Ésta era una charla bastante habitual. Le volvía loca que no he echase en brazos del primer chico que se dignase a mirarme. Pero no iba a explicarle la razón. En manos de Ino sería información peligrosa. Encontraría la forma de echarlo todo a perder. No lo haría a propósito, claro, pero lo haría. Esa boca enorme que tenía siempre acababa trayendo problemas.
- Ya te he dicho que no estoy interesada en salir con nadie. Acabamos de graduarnos, quiero aprovechar el verano y prepararme para la universidad en otoño, disfrutar de tener lejos a la loca de mi madre y simplemente... relajarme.
Ino soltó un resoplido e inclinó la cabeza para mordisquear la pajita mientras sus ojos perseguían al pobre barman que, a esas alturas, debía de estar impaciente porque nos sentaran a una mesa.
- También podrías venir conmigo. Pasar de tu prima y estarte todo el verano de fiesta en la playa. A Kiba le encantaría que vinieses. Su padrastro tiene un apartamento con tres dormitorios y unas vistas increíbles al océano.
Pasar el verano con una Ino borracha y sus amigos, no me parecía muy tentador. Tenía mis propios planes y, por el momento, todo estaba saliendo bien. Pero el próximo paso me ponía de los nervios. Era crucial.
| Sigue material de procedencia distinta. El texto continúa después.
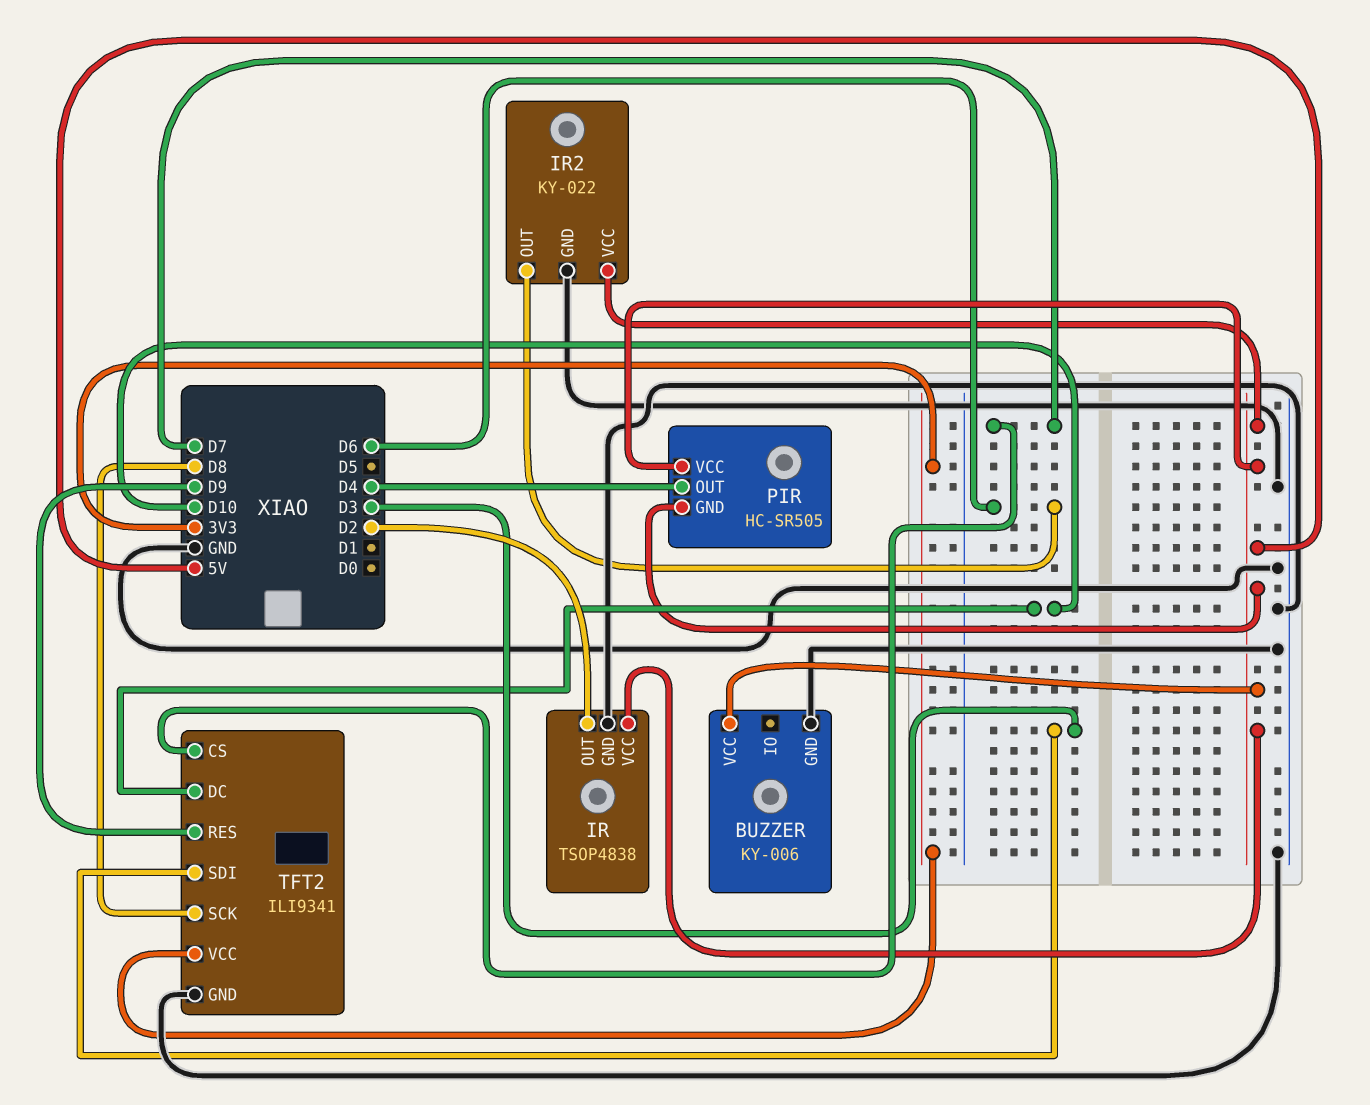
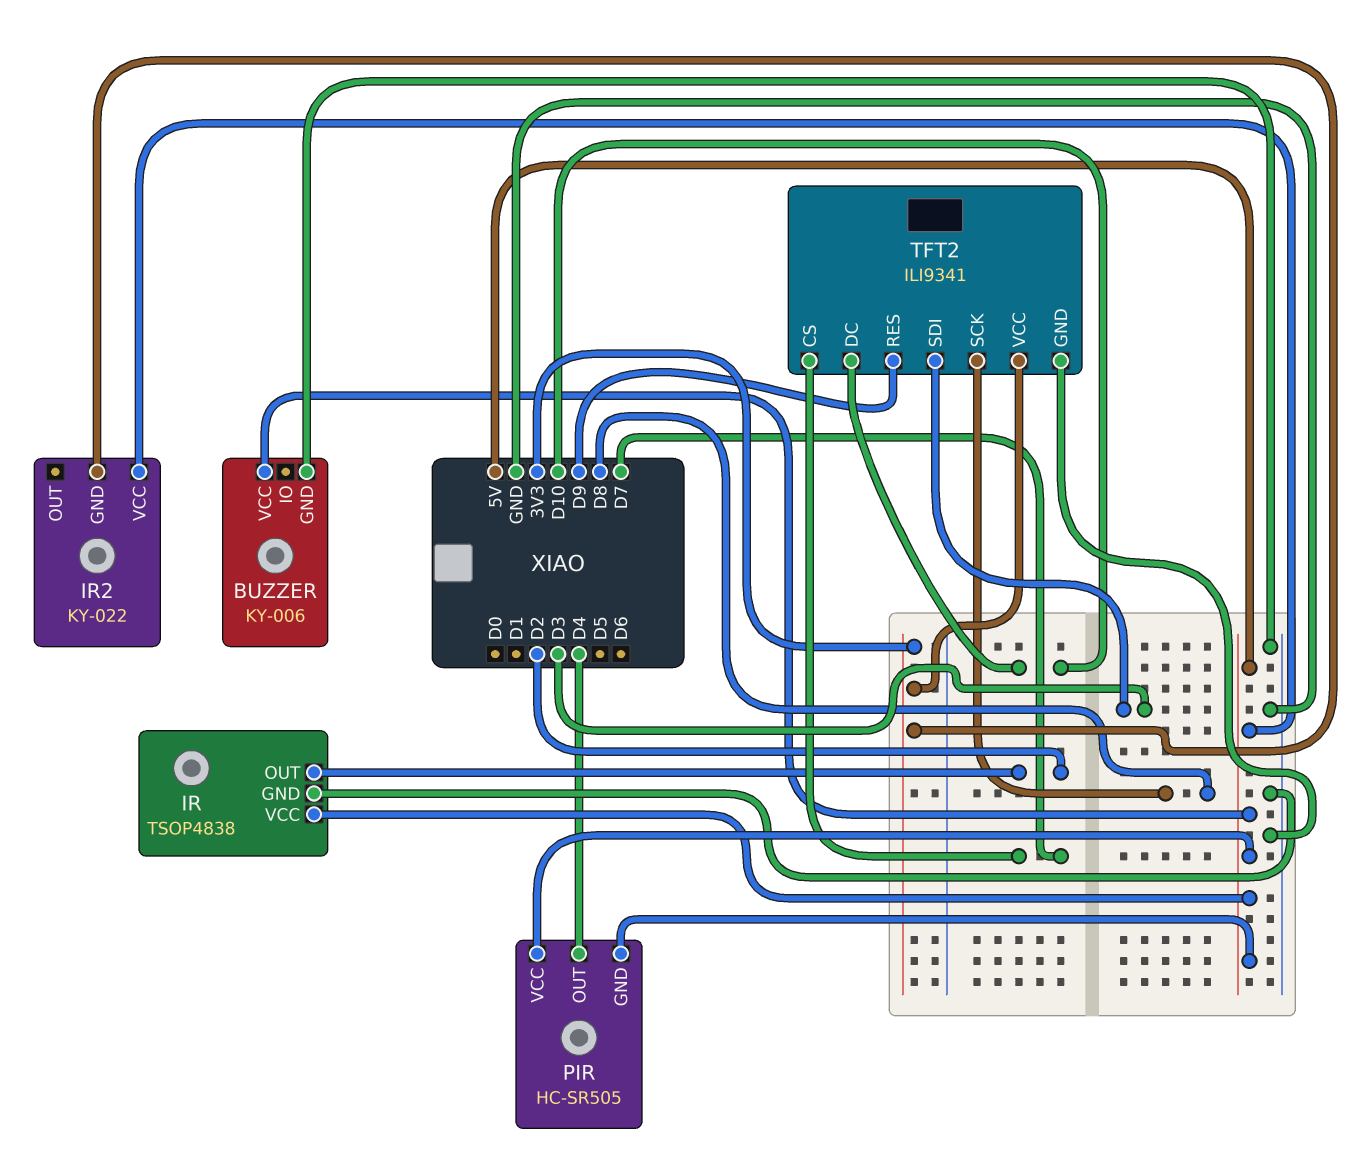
IR2 pin GND: GND -> 3V3
IR2 pin OUT: D6 -> none

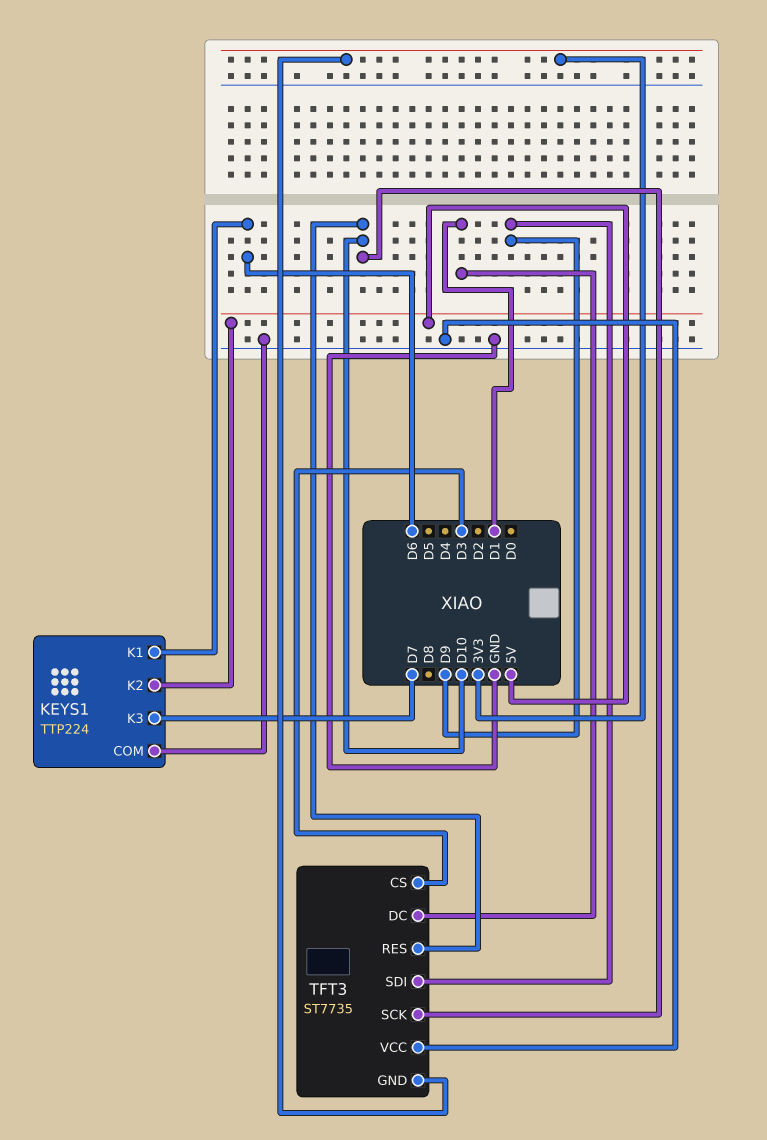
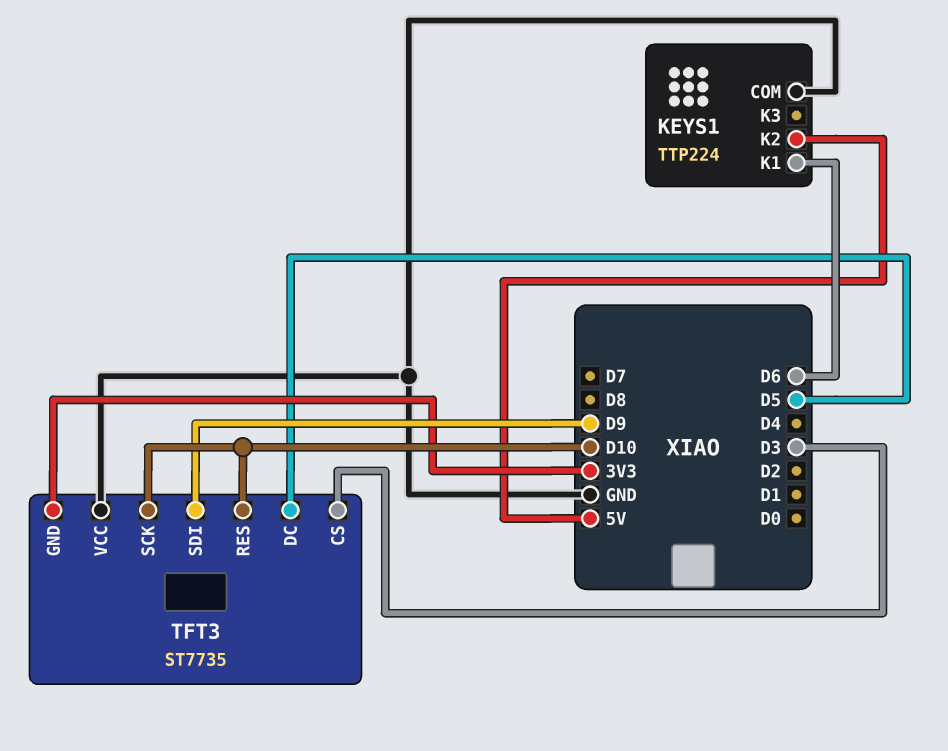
KEYS1 pin K3: D7 -> none
TFT3 pin DC: D1 -> D5

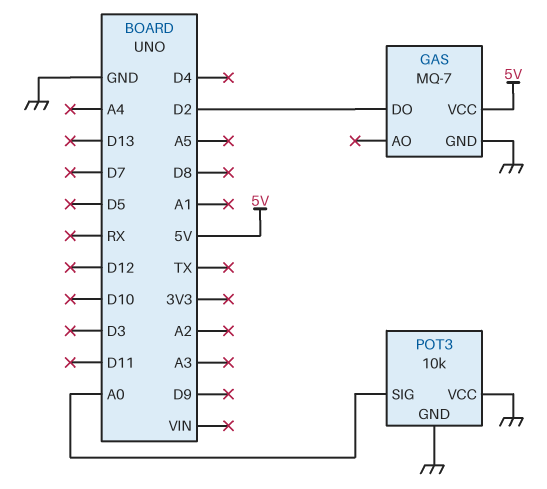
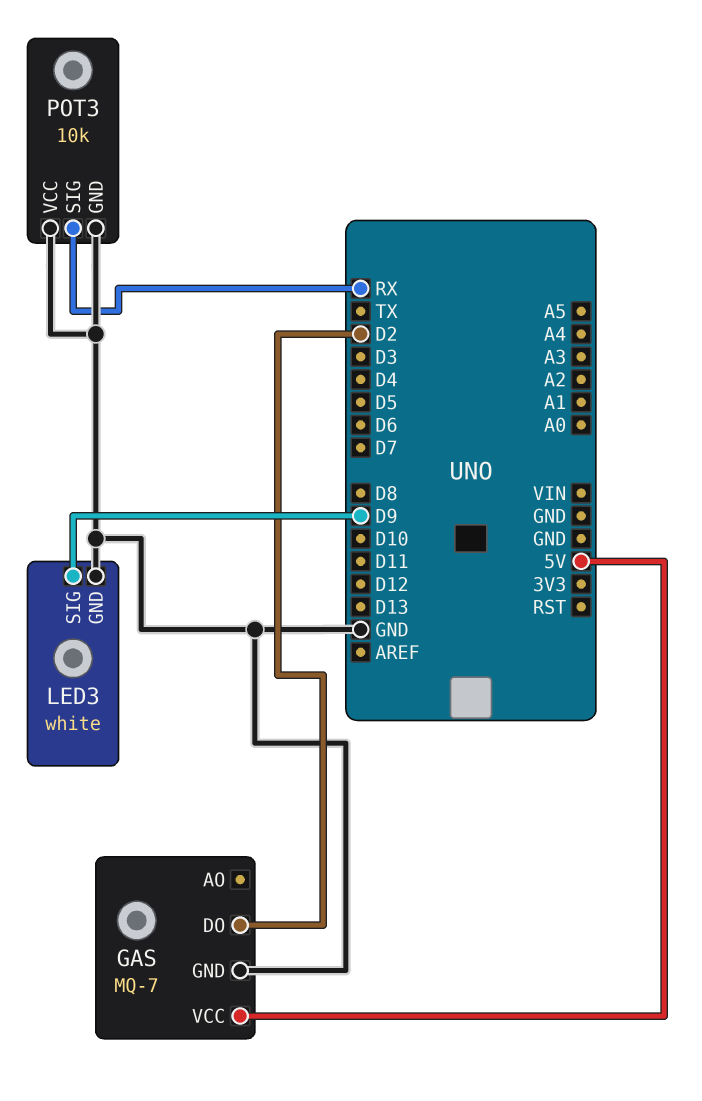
LED3: none -> white
LED3 pin GND: none -> GND
LED3 pin SIG: none -> D9
POT3 pin SIG: A0 -> RX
El primer paso fue teñirme el pelo de mi rosa natural a un tono más oscuro, y peinármelo con gracia en lugar de recogérmelo en una trenza o una coleta cualquiera. El tono de pelo más intenso hacía que mi pálida piel pareciese casi delicada. El siguiente paso fue limpiar mi armario: metí en una bolsa toda la ropa que tenía y la regalé. Mi madre se escandalizó, pero cuando vio el estilo de ropa con el que pensaba reemplazarla, decidió apoyarme. A diferencia de otras madres, a la mía le gustaba verme en pantalones cortos, de los que dejan a la vista casi toda la pierna, y con tops ceñidos que resaltaban mi pecho.
Ino quiso enseñarme a pintarme, pero rehusé su oferta amablemente y fui a la sección de maquillaje de los grandes almacenes para que me instruyeran profesionales. Aunque nunca me había gustado maquillarme, tuve que admitir que el efecto que conseguía en mis ojos era sorprendente. Después de que me pintasen, cerré la puerta de mi habitación y estuve contemplándome a mí misma durante horas, fascinada.
Convencer a mi madre de que me dejase pasar el verano en casa de mis tíos había sido un poco más difícil. Mi prima Aoi había sido de gran ayuda. Habló con su madre quien, a su vez, habló con la mía. Cuando mi tía convenció a mi madre de que Aoi deseaba de verdad que pasara con ella el último verano antes de la universidad, me entusiasmé tanto que por un segundo olvidé el último paso de plan. Ésa era la razón por la que me había vuelto moderadamente atractiva y por la que había suplicado para pasar el verano con mi prima. El objetivo parecía sencillo, pero cuando me ponía a darle vueltas se volvía increíblemente complicado. Conseguir que un chico se enamorase perdidamente de ti no era fácil, y aún menos cuando había estado enamorado de tu prima desde siempre.